**REQUIRED ACTION:** Restate the data word for word and leave the images out.

Photos with camera intrinsics:

====

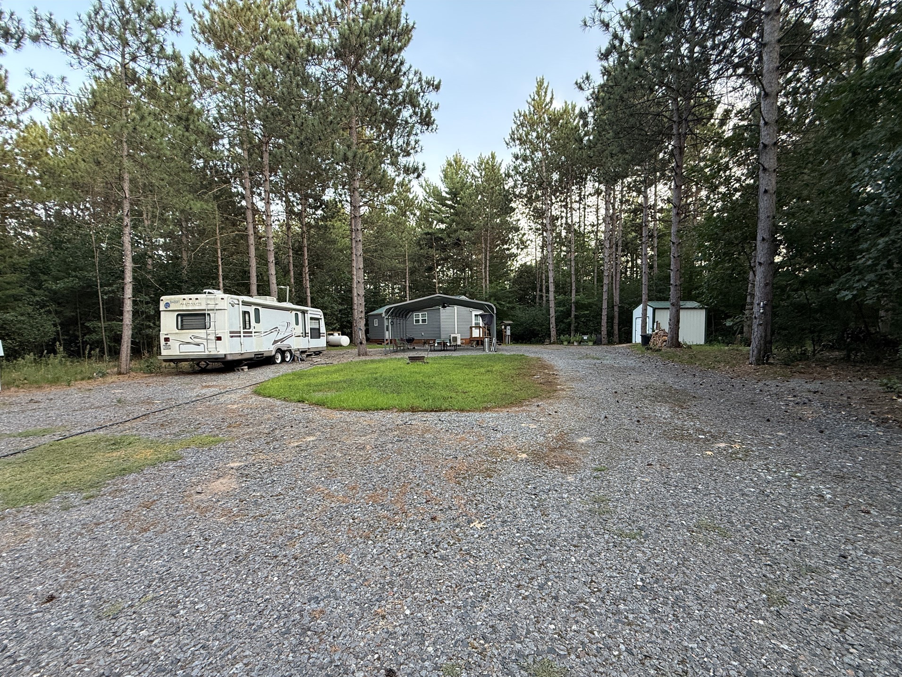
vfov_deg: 81.7
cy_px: 362
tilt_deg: -3.6
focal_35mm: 15
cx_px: 468
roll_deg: +0.6
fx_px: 391
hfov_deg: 98.1
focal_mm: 2.22
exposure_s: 1/99
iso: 125
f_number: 2.2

====

**COMPLETED EXERCISE:**
vfov_deg: 81.7
cy_px: 362
tilt_deg: -3.6
focal_35mm: 15
cx_px: 468
roll_deg: +0.6
fx_px: 391
hfov_deg: 98.1
focal_mm: 2.22
exposure_s: 1/99
iso: 125
f_number: 2.2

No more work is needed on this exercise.